L'espagnol Repsol SA étudie une fusion inversée de sa division en amont avec des partenaires potentiels, dont le producteur d'énergie américain APA Corp., ont indiqué des sources proches du dossier, alors que le géant espagnol cherche un moyen de s'introduire en bourse à New York.
La société pétrolière-et-gazière espagnole a eu des discussions exploratoires avec APA, anciennement connue sous le nom d'Apache Corp., en vue d'un éventuel accord, ont indiqué les sources. Il a également eu des discussions préliminaires avec d'autres partenaires potentiels de fusion pour l'entreprise, ont-ils indiqué.
Tout accord pourrait contribuer à renforcer le portefeuille des activités en amont de Repsol et lui permettre d'être plus rapidement coté en bourse. Les actions d'APA ont augmenté d'environ 5 % dans les échanges à New York cette année, ce qui porte leur valeur marchande à environ 8,6 milliards de dollars.
Repsol a accepté en 2022 de vendre une participation de 25 % dans l'activité en amont à la société de capital-investissement EIG Global Energy Partners LLC dans le cadre d'un accord valorisant l'entreprise à 19 milliards de dollars, dette comprise. L'accord visait à aider l'unité à se développer davantage aux États-Unis, tout en collectant des fonds permettant à Repsol d'investir dans des activités à faible émission de carbone.

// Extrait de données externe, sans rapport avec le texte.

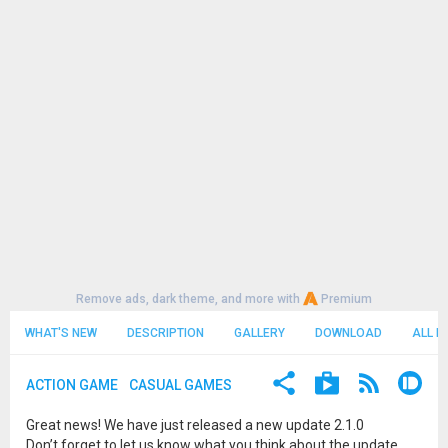
Remove ads, dark theme, and more with
Premium
WHAT'S NEW
DESCRIPTION
GALLERY
DOWNLOAD
ALL R
ACTION GAME
CASUAL GAMES
Great news! We have just released a new update 2.1.0
Don’t forget to let us know what you think about the update.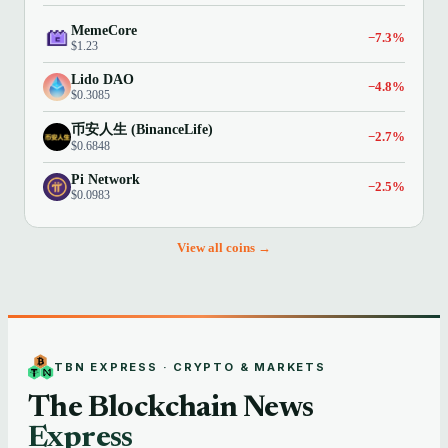
MemeCore
−7.3%
$1.23
Lido DAO
−4.8%
$0.3085
币安人生 (BinanceLife)
−2.7%
$0.6848
Pi Network
−2.5%
$0.0983
View all coins →
TBN EXPRESS · CRYPTO & MARKETS
The Blockchain News
Express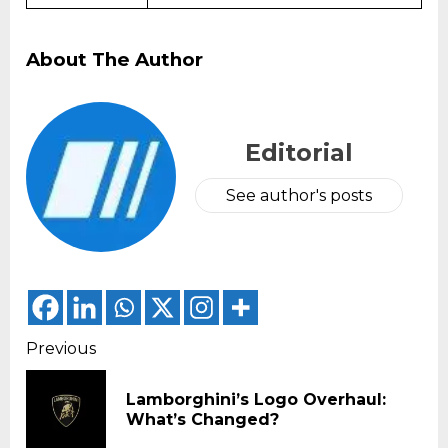
About The Author
Editorial
See author's posts
Continue
Previous
Reading
Lamborghini’s Logo Overhaul:
Pr
What’s Changed?
pos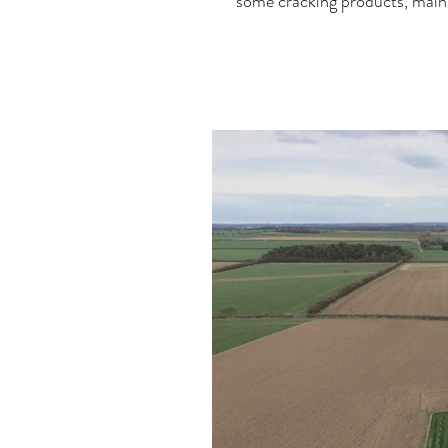
some cracking products, mainl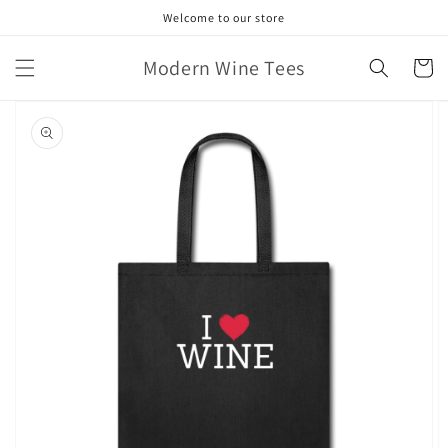
Skip to
Welcome to our store
content
Modern Wine Tees
Cart
Skip to
product
information
Open
featured
media
in
gallery
view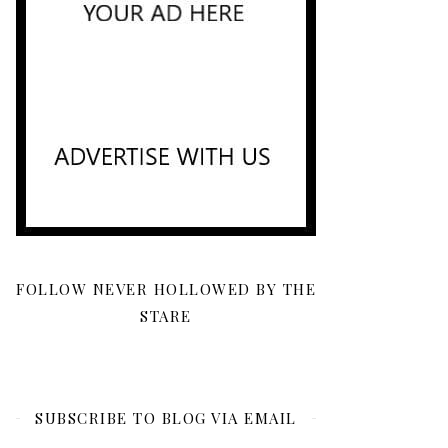
FOLLOW NEVER HOLLOWED BY THE
STARE
SUBSCRIBE TO BLOG VIA EMAIL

Les dirigeants ont déclaré qu'ils préparaient l'unité en amont pour un éventuel « événement de liquidité », comme une cotation publique, en 2026. Le PDG de Repsol, Josu Jon Imaz, a déclaré le mois dernier aux analystes que la société envisageait des options, notamment une introduction en bourse de l'entreprise, une fusion inversée avec un groupe coté aux États-Unis ou l'introduction d'un nouvel investisseur privé.
Les délibérations sont en cours et il n'y a aucune certitude qu'elles aboutiront à une transaction, ont déclaré les sources, demandant à ne pas être identifiées car les informations sont confidentielles. Repsol continue d'étudier une série d'alternatives pour l'entreprise et pourrait toujours procéder à une introduction en bourse ou à une vente de participations, ont indiqué les sources.
Les représentants de l'APA, de Repsol et de l'EIG ont tous refusé de commenter.
Dans son segment amont, Repsol a produit 551 000 bep au troisième trimestre. Il est présent dans divers pays comme le Brésil, les États-Unis et le Mexique. Elle travaille au démarrage de la première phase du projet Pikka en Alaska, l'un des plus grands gisements américains.
La majeure partie de la production d'APA provient des États-Unis, tirée principalement par la production du bassin permien et du golfe du Mexique, tandis que la production internationale est dominée par la croissance du gaz naturel. Le pétrole représente 51 % de la production totale de l'APA, suivi d'un tiers pour le gaz naturel, le reste étant constitué de LGN.
L'entreprise est l'un des nombreux opérateurs qui ont réduit leurs dépenses et licencié du personnel pour réaliser des gains d'efficacité alors que les meilleurs endroits du Permien-la zone de schiste la plus productive au monde-sont forés. Les opérateurs pétroliers américains ont également connu une vague de consolidation ces dernières années, les entreprises cherchant à exploiter les ressources des champs de schiste en voie d'épuisement.